Historical population
| Census | Pop. | Note | %± |
| 1980 | 115 |  | — |
| 1990 | 87 |  | −24.3% |
| 2000 | 131 |  | 50.6% |
| 2010 | 71 |  | −45.8% |
| 2020 | 40 |  | −43.7% |
U.S. Decennial Census

===2020 census===

As of the 2020 census, Unity had a population of 40. The median age was 62.0 years. 7.5% of residents were under the age of 18 and 45.0% of residents were 65 years of age or older. For every 100 females there were 150.0 males, and for every 100 females age 18 and over there were 146.7 males age 18 and over.

0% of residents lived in urban areas, while 100.0% lived in rural areas.

There were 19 households in Unity, of which 15.8% had children under the age of 18 living in them. Of all households, 47.4% were married-couple households, 47.4% were households with a male householder and no spouse or partner present, and 5.3% were households with a female householder and no spouse or partner present. About 36.8% of all households were made up of individuals and 15.8% had someone living alone who was 65 years of age or older.

There were 47 housing units, of which 59.6% were vacant. Among occupied housing units, 84.2% were owner-occupied and 15.8% were renter-occupied. The homeowner vacancy rate was 26.1% and the rental vacancy rate was 25.0%.

> Entries provided

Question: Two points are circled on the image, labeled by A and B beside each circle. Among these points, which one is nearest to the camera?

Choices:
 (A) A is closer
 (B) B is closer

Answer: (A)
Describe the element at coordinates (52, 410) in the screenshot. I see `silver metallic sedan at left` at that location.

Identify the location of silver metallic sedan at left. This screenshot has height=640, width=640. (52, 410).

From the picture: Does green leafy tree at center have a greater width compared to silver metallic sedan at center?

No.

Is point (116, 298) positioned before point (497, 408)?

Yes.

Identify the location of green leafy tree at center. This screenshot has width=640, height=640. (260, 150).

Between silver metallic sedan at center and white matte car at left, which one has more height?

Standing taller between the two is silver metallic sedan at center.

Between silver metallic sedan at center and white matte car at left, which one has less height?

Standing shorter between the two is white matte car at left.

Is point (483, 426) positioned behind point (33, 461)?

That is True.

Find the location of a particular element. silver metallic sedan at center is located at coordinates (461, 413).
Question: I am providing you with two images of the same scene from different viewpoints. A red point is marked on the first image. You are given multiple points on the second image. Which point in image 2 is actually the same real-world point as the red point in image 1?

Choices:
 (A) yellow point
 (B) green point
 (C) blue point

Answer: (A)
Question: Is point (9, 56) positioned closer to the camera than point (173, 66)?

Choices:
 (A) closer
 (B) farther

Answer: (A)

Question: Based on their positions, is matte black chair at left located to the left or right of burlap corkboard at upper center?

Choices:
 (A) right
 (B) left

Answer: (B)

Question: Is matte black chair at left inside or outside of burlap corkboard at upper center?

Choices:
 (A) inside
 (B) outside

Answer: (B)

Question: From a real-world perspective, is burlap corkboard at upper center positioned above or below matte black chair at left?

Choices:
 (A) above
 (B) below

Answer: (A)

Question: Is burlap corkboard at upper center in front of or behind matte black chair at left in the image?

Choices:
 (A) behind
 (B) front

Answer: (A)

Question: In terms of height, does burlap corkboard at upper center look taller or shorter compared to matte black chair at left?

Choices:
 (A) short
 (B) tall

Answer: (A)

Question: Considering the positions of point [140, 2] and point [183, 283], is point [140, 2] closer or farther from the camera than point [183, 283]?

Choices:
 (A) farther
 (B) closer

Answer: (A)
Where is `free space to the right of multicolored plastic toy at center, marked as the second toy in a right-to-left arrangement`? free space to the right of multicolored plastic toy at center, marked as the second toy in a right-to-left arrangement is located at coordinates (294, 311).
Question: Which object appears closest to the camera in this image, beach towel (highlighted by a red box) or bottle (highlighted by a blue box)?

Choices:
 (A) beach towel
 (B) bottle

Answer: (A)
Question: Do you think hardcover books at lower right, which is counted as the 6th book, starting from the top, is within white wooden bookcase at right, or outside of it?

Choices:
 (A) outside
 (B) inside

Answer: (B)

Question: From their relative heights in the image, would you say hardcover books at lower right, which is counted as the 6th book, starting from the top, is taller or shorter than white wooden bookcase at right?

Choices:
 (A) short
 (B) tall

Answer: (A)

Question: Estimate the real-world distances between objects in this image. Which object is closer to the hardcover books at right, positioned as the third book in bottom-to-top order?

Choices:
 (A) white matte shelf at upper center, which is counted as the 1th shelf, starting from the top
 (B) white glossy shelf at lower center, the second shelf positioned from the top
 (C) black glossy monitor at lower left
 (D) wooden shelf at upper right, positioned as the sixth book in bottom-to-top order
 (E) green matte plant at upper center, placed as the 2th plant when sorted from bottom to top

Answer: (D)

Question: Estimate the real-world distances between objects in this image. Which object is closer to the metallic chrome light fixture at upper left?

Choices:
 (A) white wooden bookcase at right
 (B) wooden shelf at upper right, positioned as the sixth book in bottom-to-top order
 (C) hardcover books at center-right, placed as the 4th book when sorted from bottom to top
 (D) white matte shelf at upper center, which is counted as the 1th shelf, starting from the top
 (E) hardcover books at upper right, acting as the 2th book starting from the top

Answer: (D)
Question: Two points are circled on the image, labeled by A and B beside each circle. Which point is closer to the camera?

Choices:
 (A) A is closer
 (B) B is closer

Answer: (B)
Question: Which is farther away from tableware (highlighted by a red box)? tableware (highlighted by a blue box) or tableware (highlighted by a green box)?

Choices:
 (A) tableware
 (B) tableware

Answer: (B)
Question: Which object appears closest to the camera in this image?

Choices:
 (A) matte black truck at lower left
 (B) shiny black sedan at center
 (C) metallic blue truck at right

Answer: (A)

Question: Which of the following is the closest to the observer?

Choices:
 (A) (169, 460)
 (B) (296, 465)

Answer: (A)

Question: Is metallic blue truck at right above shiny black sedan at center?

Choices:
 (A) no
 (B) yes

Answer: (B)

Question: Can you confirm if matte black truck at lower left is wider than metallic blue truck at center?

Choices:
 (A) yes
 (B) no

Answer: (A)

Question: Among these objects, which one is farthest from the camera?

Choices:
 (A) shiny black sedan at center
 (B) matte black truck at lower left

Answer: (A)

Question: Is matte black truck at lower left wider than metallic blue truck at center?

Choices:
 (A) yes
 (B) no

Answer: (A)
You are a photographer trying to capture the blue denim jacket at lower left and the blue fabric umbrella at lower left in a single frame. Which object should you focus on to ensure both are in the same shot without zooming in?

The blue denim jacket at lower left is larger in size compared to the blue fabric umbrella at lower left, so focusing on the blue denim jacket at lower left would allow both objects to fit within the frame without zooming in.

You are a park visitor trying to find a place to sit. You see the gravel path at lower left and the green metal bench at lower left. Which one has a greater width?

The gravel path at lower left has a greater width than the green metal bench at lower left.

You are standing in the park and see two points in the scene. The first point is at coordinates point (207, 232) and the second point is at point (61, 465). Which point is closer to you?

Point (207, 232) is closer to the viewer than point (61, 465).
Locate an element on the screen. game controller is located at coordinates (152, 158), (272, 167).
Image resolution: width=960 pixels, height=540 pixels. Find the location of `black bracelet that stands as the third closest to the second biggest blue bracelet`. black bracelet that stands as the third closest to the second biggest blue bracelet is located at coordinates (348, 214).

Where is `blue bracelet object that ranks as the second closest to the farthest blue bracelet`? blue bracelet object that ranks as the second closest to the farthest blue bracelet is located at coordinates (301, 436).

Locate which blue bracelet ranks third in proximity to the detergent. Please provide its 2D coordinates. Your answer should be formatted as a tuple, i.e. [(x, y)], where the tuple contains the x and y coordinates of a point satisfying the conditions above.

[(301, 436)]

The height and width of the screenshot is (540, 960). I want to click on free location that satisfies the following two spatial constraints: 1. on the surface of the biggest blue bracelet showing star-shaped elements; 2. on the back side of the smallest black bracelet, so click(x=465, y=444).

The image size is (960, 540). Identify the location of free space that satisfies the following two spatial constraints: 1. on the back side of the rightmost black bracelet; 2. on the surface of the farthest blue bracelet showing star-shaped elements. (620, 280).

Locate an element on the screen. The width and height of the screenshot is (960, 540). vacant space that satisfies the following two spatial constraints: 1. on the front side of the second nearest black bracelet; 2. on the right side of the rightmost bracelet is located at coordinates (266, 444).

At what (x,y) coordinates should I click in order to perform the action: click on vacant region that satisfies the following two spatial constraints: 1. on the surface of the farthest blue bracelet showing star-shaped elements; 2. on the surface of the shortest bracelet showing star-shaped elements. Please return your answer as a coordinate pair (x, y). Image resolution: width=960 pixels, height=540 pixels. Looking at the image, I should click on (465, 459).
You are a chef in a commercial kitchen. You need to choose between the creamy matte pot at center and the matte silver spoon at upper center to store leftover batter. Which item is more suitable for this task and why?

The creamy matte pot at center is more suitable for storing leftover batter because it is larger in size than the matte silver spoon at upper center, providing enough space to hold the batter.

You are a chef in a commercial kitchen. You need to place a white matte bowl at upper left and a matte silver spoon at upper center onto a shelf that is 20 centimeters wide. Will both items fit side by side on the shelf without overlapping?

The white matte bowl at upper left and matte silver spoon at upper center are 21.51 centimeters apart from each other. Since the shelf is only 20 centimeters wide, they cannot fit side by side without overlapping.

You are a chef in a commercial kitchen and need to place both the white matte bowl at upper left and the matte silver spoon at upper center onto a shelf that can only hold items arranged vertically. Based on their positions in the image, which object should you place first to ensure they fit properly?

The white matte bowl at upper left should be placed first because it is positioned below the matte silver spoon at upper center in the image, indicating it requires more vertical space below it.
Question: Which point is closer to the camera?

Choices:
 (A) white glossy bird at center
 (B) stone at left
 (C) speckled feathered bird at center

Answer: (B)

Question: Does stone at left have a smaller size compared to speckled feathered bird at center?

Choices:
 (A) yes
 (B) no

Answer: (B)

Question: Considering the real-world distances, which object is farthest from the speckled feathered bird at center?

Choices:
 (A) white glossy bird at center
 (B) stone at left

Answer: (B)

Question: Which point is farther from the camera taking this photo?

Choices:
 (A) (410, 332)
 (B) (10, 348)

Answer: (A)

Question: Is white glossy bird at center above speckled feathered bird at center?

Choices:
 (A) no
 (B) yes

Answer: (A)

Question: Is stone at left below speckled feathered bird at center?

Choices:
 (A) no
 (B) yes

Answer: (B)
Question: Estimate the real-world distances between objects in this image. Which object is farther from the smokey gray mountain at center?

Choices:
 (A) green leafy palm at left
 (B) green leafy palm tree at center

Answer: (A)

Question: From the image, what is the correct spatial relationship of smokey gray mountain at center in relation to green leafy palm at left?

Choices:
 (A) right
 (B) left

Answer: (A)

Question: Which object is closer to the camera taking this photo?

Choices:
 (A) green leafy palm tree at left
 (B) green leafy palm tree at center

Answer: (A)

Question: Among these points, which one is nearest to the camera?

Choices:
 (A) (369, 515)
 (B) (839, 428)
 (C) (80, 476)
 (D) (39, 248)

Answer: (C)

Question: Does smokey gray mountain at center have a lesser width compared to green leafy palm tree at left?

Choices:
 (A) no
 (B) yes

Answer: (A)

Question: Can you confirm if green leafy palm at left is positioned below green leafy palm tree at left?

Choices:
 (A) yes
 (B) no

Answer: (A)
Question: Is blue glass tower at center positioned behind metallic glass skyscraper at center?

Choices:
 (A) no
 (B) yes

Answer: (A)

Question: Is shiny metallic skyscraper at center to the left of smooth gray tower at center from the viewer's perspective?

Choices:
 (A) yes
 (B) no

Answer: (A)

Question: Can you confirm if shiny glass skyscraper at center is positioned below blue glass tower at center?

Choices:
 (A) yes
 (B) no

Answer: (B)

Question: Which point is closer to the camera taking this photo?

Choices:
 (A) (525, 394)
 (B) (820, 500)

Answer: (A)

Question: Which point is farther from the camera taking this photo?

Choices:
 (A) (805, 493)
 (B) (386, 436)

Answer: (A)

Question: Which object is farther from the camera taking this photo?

> Work instruction
Transcribe part of the census text on Unity. Begin at the words "As of the 2020" and stop after "18 and over.". The records stand apart from the census text on Unity.

> Answer below
As of the 2020 census, Unity had a population of 40. The median age was 62.0 years. 7.5% of residents were under the age of 18 and 45.0% of residents were 65 years of age or older. For every 100 females there were 150.0 males, and for every 100 females age 18 and over there were 146.7 males age 18 and over.